▶ _Work instructions_:
1. Decide whether each statement below, marked (a), (b) and (c), agrees with the blog post on Apple's AI narration contract that comes before the material. Answer yes or no for each, and quote the deciding words of the post.

(a) The author chose the quoted post only because it was the first one seen that morning.
(b) The author's publisher contracts require a human narrator for audiobooks.
(c) The author reproduced the quoted post's text without any changes.
2. Using the blog post on Apple's AI narration contract that comes before the material, answer each question below.
(a) What does Apple's new service offer to create?
(b) What is the author prepared to do with a contract that lacks the anti-AI clauses?
(c) Which film does the author wonder why so many people have apparently not seen?
3. Continue the blog post on Apple's AI narration contract, which comes before the material, from the point where it stops.

▶ _Selected passage_:

This post is brought to you by seeing a series of posts on Facebook that demonstrated how many authors don’t understand rights. It’s long and boring and about contracts. Read it anyway.

Right. There’s been a rash of posts about the T&Cs of Apple’s new AI narration service whereby they offer to create a machine-narrated audiobook with no upfront cost to you.

I’m not here to talk about how, when you’re offered something for free, that usually means you’re the product. Or about how authors who throw voice artists under the bus will get zero sympathy from me when the flood of AI novels destroys Kindle Unlimited. Or how come so many people apparently haven’t seen Terminator 2. If you need my stance on AI, I’m insisting in anti-AI clauses in all my publisher contracts (human narrator for audiobooks, no AI on the cover, you may not feed my books into the maw for machine learning) and am prepared to walk away from a contract that doesn’t include them.

But we’re not talking about AI in this post. We’re talking about how to read a contract.

Here’s the text of one of the many posts I’ve seen on the subject of the Apple contract, all with a ton of shares with ‘Watch out!’ and angry face emojis. I picked this one out to quote solely because it was the first one I saw this morning. I’ve messed around with the text to prevent searching because I really don’t want to pick on an individual here: it’s just one example of a widespread misapprehension.

Apple are offering authors their new audiobook generator. It’s FREE! They’ll make and sell an audiobook for you! FREE AUDIOBOOK! They’ll even make you an AI cover if you don’t have one!

Here’s their contract:

“By using the service (Apple Books Digital Narration), I acknowledge that Apple owns all rights, title, and interest in and to the audiobooks created by Apple Audio AI, including all worldwide copyrights and other intellectual property rights therein.”

Did you pay attention to that, or were you just looking at MAKE A FREE AUDIOBOOK? Let’s look at it again.

“Put your ebook into our AI software for an audiobook that we will own all rights to. All rights.”

They don’t even have to pay you royalties. They probably will, for the first while, so you spread the word about their AI audiobook offer. But they don’t have to, and there’s no reason for them to. And when they stop paying–or pull back previously paid royalties–you have no legal grounds to protest, because you signed away all the rights. And if they choose to keep selling their audiobook, maybe after you decide you’d rather sell a version by a human narrator, I guess you should have thought of that before giving them all the rights.

▶ _Given information_:
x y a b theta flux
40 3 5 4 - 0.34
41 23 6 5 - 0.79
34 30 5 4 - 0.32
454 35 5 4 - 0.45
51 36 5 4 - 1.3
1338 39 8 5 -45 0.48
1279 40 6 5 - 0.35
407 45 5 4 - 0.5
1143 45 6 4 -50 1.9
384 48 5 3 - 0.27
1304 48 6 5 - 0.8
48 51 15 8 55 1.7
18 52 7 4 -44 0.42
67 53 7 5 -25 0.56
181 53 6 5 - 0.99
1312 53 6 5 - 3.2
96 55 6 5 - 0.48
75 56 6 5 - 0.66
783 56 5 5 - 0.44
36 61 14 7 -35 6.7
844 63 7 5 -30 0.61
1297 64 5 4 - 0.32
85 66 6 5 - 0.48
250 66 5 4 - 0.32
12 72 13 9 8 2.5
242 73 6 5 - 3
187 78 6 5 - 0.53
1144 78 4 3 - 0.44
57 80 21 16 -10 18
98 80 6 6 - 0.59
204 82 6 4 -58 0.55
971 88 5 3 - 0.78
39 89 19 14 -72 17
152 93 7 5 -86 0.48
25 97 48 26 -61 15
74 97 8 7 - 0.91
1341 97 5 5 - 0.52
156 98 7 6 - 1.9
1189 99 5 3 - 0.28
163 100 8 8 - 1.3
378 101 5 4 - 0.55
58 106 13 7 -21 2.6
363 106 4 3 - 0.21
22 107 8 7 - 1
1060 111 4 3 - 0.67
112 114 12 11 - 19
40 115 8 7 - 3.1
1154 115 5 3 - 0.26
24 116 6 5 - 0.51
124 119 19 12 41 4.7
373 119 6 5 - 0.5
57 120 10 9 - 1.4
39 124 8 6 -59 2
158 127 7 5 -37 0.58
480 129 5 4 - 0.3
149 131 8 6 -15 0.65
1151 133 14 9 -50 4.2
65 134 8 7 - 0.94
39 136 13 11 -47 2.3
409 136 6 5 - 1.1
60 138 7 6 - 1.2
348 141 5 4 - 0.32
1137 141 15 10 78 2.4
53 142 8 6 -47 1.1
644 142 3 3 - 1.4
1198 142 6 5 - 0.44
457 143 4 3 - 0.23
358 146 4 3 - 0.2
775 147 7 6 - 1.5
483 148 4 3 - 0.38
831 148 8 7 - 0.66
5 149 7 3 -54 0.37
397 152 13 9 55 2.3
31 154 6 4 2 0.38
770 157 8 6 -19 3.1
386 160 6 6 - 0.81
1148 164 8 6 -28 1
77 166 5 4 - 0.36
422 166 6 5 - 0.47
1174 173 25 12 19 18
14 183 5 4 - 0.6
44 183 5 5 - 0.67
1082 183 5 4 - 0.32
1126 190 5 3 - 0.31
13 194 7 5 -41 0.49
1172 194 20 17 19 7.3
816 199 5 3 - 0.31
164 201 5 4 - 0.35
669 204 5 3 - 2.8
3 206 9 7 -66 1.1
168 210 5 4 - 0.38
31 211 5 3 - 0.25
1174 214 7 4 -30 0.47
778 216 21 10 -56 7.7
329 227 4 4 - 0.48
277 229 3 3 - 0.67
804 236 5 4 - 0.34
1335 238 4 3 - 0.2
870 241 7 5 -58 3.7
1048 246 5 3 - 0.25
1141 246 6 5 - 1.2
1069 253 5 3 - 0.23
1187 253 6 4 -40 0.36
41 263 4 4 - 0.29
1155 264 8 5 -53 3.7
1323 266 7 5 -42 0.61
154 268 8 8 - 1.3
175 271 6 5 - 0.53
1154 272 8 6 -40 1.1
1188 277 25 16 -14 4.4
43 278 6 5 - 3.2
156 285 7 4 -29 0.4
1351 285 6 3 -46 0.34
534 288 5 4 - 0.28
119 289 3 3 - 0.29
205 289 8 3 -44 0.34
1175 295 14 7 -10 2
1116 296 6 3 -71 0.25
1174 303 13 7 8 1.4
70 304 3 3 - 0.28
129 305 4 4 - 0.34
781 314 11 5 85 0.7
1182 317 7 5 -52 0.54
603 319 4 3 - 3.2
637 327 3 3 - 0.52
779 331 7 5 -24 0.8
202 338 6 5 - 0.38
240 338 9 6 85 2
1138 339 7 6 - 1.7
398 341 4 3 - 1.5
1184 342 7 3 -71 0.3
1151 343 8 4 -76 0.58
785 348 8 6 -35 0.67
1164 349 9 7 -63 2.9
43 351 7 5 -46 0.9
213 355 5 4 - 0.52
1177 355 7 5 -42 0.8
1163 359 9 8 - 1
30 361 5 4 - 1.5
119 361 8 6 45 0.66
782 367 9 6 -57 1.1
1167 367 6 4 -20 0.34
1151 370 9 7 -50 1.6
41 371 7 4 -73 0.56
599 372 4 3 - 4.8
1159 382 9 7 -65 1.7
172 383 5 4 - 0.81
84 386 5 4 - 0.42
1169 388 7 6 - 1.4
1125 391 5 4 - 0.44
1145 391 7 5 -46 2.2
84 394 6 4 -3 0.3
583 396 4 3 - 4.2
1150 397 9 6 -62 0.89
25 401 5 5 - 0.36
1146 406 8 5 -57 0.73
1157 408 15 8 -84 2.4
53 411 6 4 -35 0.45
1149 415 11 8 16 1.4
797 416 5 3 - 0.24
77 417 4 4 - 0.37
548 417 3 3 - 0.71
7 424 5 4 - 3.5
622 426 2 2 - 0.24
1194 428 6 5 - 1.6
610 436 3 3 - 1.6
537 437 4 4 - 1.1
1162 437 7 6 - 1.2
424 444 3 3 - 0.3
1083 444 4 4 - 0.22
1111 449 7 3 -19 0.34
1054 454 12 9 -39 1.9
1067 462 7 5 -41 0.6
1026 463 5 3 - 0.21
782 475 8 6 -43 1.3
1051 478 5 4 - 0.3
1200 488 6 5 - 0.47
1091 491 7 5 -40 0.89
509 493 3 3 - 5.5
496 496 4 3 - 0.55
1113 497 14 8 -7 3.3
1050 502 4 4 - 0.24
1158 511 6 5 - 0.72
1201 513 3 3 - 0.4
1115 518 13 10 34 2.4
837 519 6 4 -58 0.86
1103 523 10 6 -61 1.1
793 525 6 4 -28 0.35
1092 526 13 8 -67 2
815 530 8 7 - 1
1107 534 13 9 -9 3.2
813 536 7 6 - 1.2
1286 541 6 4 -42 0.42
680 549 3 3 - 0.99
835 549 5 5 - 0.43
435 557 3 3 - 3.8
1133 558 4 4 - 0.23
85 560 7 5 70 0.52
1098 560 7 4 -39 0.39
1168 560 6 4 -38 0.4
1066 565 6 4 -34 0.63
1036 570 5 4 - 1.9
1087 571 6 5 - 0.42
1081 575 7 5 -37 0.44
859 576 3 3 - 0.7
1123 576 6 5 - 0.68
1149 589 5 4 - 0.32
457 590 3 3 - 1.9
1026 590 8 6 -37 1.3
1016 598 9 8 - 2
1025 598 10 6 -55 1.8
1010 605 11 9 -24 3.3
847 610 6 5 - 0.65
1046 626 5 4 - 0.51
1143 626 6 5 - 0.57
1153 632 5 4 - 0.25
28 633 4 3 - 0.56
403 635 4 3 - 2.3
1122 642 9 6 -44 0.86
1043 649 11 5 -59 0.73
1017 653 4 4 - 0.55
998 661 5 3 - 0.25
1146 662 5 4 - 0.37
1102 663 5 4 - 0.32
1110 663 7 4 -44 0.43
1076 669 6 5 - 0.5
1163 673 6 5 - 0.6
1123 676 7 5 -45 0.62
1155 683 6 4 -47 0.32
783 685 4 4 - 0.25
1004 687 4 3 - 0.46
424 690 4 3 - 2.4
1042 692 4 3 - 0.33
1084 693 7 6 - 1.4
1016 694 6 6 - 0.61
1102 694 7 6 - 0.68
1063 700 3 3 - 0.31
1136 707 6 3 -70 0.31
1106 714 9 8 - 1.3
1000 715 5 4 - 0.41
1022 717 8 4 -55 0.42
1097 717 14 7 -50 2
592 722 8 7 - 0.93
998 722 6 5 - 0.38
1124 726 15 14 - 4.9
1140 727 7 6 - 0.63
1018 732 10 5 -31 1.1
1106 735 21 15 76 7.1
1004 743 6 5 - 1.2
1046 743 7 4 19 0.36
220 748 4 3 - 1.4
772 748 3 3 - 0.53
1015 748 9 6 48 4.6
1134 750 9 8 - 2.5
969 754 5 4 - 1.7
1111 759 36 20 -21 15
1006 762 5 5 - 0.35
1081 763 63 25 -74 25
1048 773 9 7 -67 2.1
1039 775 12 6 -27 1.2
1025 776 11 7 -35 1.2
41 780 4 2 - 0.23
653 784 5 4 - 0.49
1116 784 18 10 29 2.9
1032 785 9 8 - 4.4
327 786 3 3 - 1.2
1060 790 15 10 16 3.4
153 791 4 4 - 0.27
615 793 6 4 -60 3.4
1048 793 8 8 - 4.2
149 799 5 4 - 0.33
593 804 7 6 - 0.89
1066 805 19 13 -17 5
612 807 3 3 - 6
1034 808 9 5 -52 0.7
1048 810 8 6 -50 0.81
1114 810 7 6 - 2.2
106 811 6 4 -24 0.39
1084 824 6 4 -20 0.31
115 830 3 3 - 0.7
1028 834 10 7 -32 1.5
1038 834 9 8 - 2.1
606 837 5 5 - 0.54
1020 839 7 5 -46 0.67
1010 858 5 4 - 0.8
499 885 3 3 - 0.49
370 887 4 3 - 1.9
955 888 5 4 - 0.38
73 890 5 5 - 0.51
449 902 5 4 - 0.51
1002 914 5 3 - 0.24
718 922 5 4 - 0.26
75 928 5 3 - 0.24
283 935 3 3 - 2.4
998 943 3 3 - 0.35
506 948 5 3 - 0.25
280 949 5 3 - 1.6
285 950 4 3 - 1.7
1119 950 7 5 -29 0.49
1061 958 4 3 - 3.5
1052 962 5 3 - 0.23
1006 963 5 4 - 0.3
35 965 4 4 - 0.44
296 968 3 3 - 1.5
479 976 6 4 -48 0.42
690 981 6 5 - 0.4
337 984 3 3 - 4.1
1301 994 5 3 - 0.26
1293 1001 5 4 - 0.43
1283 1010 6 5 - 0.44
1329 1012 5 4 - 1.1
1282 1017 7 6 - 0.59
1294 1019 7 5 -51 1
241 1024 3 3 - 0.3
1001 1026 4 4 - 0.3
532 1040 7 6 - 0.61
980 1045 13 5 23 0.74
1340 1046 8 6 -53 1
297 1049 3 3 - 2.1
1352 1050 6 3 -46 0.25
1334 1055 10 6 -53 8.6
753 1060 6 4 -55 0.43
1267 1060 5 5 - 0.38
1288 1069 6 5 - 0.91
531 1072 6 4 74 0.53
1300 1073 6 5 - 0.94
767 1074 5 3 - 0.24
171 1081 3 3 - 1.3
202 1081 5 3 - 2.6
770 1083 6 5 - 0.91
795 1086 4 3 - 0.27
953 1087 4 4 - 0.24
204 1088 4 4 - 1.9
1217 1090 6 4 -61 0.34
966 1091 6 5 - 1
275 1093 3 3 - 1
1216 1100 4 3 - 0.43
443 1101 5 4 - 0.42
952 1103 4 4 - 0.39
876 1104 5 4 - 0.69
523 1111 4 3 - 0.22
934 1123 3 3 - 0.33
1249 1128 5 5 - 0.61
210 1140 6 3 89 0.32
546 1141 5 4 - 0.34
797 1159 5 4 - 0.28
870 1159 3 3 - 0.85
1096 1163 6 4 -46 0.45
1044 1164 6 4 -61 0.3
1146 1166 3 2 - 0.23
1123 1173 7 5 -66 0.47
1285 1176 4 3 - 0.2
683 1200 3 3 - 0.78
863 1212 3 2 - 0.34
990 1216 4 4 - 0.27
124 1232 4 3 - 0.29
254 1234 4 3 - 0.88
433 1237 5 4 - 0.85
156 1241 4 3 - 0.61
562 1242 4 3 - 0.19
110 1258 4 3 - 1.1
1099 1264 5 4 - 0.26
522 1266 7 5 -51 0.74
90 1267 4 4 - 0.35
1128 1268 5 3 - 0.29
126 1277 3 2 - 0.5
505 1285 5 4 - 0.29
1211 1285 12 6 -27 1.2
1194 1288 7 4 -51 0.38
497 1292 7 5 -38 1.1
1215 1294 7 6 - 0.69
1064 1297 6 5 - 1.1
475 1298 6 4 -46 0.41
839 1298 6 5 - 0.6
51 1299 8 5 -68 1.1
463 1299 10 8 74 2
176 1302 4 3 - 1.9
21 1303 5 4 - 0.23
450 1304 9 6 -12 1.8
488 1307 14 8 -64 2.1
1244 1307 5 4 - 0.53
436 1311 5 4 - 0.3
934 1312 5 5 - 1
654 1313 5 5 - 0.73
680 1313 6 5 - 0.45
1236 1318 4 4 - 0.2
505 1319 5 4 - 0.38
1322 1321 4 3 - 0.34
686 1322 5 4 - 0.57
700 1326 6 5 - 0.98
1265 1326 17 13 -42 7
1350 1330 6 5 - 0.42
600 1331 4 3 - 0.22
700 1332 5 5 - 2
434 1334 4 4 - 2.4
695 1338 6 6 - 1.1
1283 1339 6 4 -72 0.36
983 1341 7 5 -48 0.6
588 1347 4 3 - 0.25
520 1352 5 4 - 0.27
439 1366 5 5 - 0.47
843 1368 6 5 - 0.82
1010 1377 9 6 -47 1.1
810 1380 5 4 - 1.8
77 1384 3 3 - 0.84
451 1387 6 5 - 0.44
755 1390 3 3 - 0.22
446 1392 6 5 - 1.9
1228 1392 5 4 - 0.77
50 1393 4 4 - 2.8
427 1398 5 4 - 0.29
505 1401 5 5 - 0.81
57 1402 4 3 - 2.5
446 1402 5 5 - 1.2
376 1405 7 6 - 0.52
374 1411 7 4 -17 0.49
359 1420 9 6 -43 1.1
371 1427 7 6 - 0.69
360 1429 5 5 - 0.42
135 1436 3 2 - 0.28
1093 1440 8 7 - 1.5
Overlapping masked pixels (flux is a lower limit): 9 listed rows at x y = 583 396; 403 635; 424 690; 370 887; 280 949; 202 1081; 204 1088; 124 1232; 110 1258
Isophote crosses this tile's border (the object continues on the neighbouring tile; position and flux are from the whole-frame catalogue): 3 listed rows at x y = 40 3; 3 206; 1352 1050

▶ _Written answers_:
1.
(a) Yes: "I picked this one out to quote solely because it was the first one I saw this morning."
(b) Yes: "human narrator for audiobooks"
(c) No: "I’ve messed around with the text to prevent searching"

2.
(a) A machine-narrated audiobook, with no upfront cost to the author.
(b) Walk away from it.
(c) Terminator 2.

3.
This person is spot on about not trusting this offer (as well as their points about the ethical bankruptcy of how AI has been trained, which I didn’t include). They are entirely wrong about the meaning of the clause.

We’re now going to talk about Grant of Rights. First a story I have told before, several times:

At a conference contracts panel

Me: Hands up who isn’t clear what “Grant of Rights” means in a publishing contract.

[most hands go up]

Me: Keep your hand up if you’ve signed a publishing contract.

[most hands stay up. Embarrassed laughter.]

I’m side eyeing all of you.

The Grant of Rights in a standard contract might go:

The Author hereby grants and assigns to the Publisher, during the full term of copyright in each country comprising the Territory and any renewals, continuations, and extensions thereof, on the terms herein set forth, the exclusive right to publish, print, distribute, license and sell the Work in any and all formats licensed herein, in the Licensed Language(s), throughout the Territory. The foregoing grant of rights includes, without limitation, the exclusive right to exercise all rights in the Work referred to in Paragraphs 3B and 3C hereof. All rights not expressly granted to Publisher pursuant to this Agreement are reserved to the Author.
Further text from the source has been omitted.